A few years ago, when I was waiting to give blood, someone asked me to sign up for the Caitlin Raymond Bone Marrow Registry. I can’t remember what it all entailed – a cheek swab, I think – but i do remember that the person who “recruited” me was a nice, middle-aged woman. And that she told me that there was some sort of cut off date, which I was closely approaching, for the age where there was no more interest in your being a bone marrow donor. That age, as I clearly recall, was 60.
So, although I signed up, I’m guessing that my information has now been filed away in the “dormant” database, if not jettisoned entirely.
Other than the first letter I received from the AARP – a good decade in the rear-view mirror, at this point – being told that my bone marrow was nearing its sell-by date was one of the most pointed darling-you-are-growing-old reminders that I’ve gotten.
In any case, they’re always on the lookout for young, healthy registrants for the bone marrow registry, especially, I’m sure, those who will remain in the active database for more than a year or two.
And UMass Memorial Medical Center of Worcester, the home of the registry I had signed up for, has been out in full force recruiting volunteers.
But they’re no longer leaving the recruiting to nice middle-aged women.
Not, they’ve been hiring what in the marketing biz we used to call “booth babes.” In fact, the UMass Memorial “paid a Boston-area modeling agency $40,000 to $50,000 a week for models to work in dozens of malls and at special events.” (Source: Boston Globe.)
Having been to dozens upon dozens of trade shows over the year, I am quite familiar with the use of prospect-wooing models. Most of the trade shows I’ve gone to were techie events, with a majority male attendee list. The last show I attended, maybe two years ago, still seemed to have a goodly number of booth babes floating around. Some things just don’t change.
One of the more memorable booth babes I saw was years ago, at a financial services technology conference. British Telecom had models in shorty French maids costumes giving out Twinings tea. I can’t recall the connection to BT. I guess the tea was English Breakfast.

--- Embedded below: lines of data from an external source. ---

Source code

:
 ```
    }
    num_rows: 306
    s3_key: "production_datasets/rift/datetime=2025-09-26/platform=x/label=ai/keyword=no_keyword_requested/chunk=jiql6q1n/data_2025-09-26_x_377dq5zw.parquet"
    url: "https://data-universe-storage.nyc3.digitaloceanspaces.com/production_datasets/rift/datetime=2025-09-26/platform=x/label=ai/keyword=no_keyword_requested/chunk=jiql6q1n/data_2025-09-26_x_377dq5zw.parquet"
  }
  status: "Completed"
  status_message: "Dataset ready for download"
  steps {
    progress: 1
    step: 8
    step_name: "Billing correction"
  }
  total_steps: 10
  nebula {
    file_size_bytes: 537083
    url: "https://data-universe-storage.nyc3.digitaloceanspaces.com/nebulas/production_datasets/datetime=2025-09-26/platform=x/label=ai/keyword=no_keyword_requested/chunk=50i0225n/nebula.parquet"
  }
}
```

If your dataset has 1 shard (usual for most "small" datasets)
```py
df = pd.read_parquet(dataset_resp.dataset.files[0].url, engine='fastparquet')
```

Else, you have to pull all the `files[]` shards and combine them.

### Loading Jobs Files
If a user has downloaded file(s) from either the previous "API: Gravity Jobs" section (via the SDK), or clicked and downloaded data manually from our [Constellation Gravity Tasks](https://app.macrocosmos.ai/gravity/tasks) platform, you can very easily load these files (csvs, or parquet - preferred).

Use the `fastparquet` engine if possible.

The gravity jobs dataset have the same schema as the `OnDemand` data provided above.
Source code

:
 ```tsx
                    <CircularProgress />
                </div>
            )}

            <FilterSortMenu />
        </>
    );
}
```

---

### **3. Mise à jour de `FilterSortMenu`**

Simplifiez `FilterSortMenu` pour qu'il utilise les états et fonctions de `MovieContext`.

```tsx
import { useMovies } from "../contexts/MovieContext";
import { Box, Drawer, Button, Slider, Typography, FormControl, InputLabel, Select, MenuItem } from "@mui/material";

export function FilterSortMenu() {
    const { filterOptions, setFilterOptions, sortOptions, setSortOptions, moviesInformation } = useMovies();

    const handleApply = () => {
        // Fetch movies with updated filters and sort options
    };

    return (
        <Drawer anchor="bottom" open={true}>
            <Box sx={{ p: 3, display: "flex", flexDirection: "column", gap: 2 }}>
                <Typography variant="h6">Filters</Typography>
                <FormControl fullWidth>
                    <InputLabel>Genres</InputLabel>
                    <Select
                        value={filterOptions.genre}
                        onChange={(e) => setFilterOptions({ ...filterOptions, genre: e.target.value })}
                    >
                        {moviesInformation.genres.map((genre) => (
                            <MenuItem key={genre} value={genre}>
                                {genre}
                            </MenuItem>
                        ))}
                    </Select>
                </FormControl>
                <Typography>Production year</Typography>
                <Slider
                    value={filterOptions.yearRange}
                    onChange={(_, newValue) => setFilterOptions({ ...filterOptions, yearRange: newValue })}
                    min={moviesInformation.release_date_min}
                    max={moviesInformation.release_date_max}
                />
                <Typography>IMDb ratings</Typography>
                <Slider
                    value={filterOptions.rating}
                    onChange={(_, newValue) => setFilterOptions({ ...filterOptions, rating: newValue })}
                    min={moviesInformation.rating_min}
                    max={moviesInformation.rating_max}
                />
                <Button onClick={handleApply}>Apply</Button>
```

At another show, I actually wanted some information on a company/product, but when I went to their booth, it was populated by a bevy of cutie-pies in black cocktail dresses, none of whom knew jack about the product being promoted. I looked around that 40’x40’ foot booth in vain for someone in khakis and a company logo polo shirt who could answer my questions. Then I spotted a decidedly uncomfortable looking young woman in a black cocktail dress. Unlike the booth babes, she was average looking, a bit zaftig, had her hair pulled back in a not-so-becoming pony tail. Plus she was wearing sensible shoes, rather than teetering around in heels.
Ah-ha.
I went over to talk to her and, indeed, she was a company employee, the sole person on duty in the booth who actually knew what the company did.
I often wonder about how successful that event was for the company.
There’s no doubt they got a lot of leads, but I’m sure there were plenty of prospective buyers who went away scratching their heads because the folks in the booth didn’t know gigabyte from overbite, ewe from RAM.
Of course, it’s not all booth babes.
One year when I was with Genuity, we hired actors, who stood in cherry-pickers, maybe 15-20 feet above the show floor, reading a script about our Black Rocket Internet service. One of the actors I recognized from an Exedrin ad. Almost famous.
It wasn’t a particularly successful show for us. Then again, nothing that we ever did was particularly successful for us. Thus the company ended up in bankruptcy, and defunct. Perhaps we should have used booth babes, and not actors whose greatest role had been the man with the pounding headache.
Booth babes apparently worked quite well for UMass Memorial, as bone marrow registry enlistees were well up.
After all, what red-blooded American male can turn down a pretty, blue-haired girl in a mini-skirt who’s asking for nothing more than your name and a cheek swab?
This being Massachusetts, the plot thickens.
Not only was UMass Memorial outdoing itself in netting bone marrow registrants. But they were apparently charging insurance providers a big, whopping amount to do the initial testing. Tests that should have cost $100 or so were being charged to insurance companies (and self-insurers) at orders of magnitude more than that.
In the last decade, Massachusetts, New Hampshire, and Rhode Island became the only states where legislators mandated insurers pay for bone marrow testing…Nationally, most hospitals and other donor-recruitment organizations do not charge for the testing, said Michael Boo, chief strategy officer for the National Marrow Donor Program.
So, if they’re charging, say, $4K for a $100 test, no wonder they can afford to spring for $40-50K per week for blue-haired booth babes.
Not surprisingly, those footing the testing bills have pushed back on what they feel are exorbitant charges, and UMass Memorial has "stopped using models.”
One more job that ain’t in demand what it used to be.